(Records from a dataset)
*** Block opens ***

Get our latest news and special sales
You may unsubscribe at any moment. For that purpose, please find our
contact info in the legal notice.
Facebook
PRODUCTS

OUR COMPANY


*** Block closes ***

_Task requirements_
Quote every row above word for word, preserving each line as it appears.

_Expected answer_
Get our latest news and special sales
You may unsubscribe at any moment. For that purpose, please find our
contact info in the legal notice.
Facebook
PRODUCTS

OUR COMPANY


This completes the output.